- **YOUR OBJECTIVE**
State how many lines of the records below contain the string "week". Give only the number.

- **RECORDS PROVIDED**
********************

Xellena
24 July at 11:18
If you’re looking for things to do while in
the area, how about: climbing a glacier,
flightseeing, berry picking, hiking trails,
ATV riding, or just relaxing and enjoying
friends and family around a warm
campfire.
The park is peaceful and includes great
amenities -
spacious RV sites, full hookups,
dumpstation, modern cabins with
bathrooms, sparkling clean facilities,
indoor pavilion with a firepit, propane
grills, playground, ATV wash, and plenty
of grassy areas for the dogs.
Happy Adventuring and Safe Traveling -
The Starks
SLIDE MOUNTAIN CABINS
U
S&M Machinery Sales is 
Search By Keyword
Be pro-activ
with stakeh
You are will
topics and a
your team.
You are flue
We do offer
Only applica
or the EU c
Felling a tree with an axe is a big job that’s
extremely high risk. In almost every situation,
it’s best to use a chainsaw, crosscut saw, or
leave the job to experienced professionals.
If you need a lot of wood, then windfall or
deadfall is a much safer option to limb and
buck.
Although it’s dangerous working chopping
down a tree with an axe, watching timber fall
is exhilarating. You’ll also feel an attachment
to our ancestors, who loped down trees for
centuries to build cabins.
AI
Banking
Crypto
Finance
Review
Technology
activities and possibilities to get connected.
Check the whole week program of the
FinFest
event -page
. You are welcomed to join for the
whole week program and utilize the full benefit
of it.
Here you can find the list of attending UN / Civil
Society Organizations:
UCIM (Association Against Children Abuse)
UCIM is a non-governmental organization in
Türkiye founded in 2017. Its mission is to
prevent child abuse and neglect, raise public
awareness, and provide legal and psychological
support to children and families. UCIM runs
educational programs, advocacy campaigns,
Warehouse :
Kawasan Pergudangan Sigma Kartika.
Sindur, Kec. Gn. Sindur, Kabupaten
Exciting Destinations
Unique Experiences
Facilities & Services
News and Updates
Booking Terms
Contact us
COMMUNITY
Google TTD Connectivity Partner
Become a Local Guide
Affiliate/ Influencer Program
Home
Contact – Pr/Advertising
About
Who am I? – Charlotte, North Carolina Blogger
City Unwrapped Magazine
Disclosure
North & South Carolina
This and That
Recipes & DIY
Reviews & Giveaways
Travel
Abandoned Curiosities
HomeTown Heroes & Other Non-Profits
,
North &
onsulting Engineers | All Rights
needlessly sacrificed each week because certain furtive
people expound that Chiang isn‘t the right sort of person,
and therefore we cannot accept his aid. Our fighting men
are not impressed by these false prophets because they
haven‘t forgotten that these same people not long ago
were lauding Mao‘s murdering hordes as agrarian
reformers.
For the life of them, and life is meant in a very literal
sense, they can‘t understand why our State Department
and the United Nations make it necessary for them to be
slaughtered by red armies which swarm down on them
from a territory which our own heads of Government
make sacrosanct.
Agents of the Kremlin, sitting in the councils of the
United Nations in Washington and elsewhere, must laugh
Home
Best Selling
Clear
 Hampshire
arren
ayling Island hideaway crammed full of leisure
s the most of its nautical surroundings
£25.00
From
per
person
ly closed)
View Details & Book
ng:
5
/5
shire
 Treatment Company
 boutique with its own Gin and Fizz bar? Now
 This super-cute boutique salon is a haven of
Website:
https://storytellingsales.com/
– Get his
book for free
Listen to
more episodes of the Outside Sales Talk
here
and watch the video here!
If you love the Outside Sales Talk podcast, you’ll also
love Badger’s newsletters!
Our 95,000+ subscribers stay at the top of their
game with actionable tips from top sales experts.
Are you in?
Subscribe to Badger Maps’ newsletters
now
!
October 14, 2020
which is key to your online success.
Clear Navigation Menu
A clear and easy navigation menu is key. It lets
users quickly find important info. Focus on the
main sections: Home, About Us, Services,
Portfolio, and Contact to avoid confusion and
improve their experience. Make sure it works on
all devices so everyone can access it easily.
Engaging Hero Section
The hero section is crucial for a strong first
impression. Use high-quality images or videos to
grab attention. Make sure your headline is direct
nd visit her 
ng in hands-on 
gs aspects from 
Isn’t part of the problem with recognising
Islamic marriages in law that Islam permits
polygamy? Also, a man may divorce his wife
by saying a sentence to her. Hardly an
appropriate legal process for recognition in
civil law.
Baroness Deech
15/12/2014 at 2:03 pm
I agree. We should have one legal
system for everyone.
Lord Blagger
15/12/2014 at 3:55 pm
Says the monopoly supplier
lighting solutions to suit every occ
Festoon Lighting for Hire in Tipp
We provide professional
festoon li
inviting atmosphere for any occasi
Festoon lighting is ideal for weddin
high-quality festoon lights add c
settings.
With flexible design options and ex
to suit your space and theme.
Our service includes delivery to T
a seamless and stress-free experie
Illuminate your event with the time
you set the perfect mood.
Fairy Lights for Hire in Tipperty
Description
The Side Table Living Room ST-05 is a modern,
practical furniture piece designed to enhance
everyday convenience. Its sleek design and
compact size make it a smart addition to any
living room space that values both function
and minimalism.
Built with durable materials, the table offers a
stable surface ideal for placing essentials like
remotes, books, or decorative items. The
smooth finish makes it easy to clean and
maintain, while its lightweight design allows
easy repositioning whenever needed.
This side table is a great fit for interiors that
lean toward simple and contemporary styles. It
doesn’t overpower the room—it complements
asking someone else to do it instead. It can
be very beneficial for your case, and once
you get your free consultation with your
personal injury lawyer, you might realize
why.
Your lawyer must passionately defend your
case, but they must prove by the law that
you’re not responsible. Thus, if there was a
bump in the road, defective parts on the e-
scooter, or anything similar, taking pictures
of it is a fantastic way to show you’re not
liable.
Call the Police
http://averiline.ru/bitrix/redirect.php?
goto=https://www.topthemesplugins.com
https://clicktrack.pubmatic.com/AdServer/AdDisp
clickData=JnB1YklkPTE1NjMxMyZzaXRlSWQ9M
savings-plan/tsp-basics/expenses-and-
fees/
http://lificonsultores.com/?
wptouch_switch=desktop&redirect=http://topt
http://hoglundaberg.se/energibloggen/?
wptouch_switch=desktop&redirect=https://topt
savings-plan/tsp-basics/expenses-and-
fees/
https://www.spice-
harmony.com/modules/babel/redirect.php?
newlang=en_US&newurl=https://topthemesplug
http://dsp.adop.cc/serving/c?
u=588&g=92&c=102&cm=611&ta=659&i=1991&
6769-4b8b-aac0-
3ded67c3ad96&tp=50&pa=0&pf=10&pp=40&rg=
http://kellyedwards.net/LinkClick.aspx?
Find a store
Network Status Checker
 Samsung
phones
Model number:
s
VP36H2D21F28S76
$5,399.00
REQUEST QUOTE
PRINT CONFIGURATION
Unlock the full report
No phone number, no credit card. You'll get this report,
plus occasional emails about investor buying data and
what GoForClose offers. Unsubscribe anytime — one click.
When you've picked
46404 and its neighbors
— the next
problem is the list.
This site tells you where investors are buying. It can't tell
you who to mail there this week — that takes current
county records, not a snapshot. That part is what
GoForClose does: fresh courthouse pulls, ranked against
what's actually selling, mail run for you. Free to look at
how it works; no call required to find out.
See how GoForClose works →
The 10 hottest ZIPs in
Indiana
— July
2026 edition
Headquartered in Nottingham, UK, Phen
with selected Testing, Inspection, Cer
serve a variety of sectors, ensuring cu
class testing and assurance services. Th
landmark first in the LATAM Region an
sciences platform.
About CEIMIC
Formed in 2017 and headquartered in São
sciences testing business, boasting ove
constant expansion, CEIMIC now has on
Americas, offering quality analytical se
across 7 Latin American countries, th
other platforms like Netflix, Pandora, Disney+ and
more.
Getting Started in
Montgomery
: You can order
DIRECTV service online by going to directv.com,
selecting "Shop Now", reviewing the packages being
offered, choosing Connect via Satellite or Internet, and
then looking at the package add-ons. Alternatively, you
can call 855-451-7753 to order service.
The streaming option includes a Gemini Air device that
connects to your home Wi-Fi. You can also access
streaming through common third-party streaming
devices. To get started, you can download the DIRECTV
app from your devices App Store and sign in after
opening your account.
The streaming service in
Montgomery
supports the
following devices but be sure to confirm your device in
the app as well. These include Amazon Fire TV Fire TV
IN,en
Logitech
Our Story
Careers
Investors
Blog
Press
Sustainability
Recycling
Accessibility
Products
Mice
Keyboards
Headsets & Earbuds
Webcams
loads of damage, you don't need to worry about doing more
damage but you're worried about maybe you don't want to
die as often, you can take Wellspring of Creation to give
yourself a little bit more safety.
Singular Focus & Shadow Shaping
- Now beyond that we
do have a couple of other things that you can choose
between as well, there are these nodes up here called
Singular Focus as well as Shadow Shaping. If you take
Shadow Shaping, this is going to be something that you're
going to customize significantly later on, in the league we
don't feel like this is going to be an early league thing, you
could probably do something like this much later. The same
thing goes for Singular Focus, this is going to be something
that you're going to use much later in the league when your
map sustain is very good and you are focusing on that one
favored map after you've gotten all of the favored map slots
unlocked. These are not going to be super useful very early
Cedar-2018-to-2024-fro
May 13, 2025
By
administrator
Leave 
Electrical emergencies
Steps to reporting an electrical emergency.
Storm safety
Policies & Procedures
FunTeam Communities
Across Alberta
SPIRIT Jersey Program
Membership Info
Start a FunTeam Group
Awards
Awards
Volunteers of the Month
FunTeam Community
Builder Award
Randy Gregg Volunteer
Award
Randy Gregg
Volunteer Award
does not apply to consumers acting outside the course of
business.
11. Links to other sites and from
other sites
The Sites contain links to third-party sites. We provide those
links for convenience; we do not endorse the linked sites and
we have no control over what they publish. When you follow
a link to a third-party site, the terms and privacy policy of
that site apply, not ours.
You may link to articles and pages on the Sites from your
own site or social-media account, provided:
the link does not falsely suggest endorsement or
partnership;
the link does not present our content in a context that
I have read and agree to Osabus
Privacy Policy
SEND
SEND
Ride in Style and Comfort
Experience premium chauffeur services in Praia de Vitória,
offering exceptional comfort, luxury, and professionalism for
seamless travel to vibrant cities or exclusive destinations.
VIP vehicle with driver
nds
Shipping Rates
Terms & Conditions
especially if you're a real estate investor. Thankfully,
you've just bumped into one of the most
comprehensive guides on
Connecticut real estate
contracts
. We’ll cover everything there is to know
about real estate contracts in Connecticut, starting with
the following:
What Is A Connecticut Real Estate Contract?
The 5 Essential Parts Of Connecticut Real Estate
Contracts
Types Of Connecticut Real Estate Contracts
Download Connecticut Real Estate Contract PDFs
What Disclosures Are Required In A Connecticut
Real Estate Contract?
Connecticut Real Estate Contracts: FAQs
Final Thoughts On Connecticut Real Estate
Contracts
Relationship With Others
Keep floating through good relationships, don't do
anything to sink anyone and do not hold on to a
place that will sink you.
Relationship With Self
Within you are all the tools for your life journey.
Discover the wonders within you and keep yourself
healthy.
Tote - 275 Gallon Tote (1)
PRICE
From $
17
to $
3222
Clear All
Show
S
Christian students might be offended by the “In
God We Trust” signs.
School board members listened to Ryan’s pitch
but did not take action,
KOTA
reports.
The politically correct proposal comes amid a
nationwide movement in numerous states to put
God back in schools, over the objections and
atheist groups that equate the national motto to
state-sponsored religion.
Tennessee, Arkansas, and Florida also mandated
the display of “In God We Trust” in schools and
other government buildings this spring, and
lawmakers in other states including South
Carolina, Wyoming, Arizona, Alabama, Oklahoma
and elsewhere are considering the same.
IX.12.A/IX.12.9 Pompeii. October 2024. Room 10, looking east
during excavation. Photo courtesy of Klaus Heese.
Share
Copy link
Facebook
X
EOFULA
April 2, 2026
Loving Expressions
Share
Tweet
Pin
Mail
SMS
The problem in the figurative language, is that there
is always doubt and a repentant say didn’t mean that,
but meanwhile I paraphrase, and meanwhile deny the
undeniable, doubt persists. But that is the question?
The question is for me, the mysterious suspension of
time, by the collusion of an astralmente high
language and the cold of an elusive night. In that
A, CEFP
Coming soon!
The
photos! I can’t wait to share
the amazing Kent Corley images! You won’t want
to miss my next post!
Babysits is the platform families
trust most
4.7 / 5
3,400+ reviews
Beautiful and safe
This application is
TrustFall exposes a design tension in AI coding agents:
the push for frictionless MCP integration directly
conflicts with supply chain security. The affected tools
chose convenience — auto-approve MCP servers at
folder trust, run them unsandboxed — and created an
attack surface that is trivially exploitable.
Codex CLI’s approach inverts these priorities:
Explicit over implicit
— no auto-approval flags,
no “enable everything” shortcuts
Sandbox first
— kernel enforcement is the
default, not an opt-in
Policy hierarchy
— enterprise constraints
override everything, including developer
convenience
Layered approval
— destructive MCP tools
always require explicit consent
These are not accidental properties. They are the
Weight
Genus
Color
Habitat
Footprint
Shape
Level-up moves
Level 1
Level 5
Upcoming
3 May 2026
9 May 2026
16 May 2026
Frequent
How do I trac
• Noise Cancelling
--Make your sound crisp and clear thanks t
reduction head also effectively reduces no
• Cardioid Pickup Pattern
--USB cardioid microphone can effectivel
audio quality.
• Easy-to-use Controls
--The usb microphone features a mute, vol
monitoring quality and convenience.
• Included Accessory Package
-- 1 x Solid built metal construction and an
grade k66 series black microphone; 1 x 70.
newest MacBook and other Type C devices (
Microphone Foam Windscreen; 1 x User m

********************

- **ANSWER TO THIS PROBLEM**
4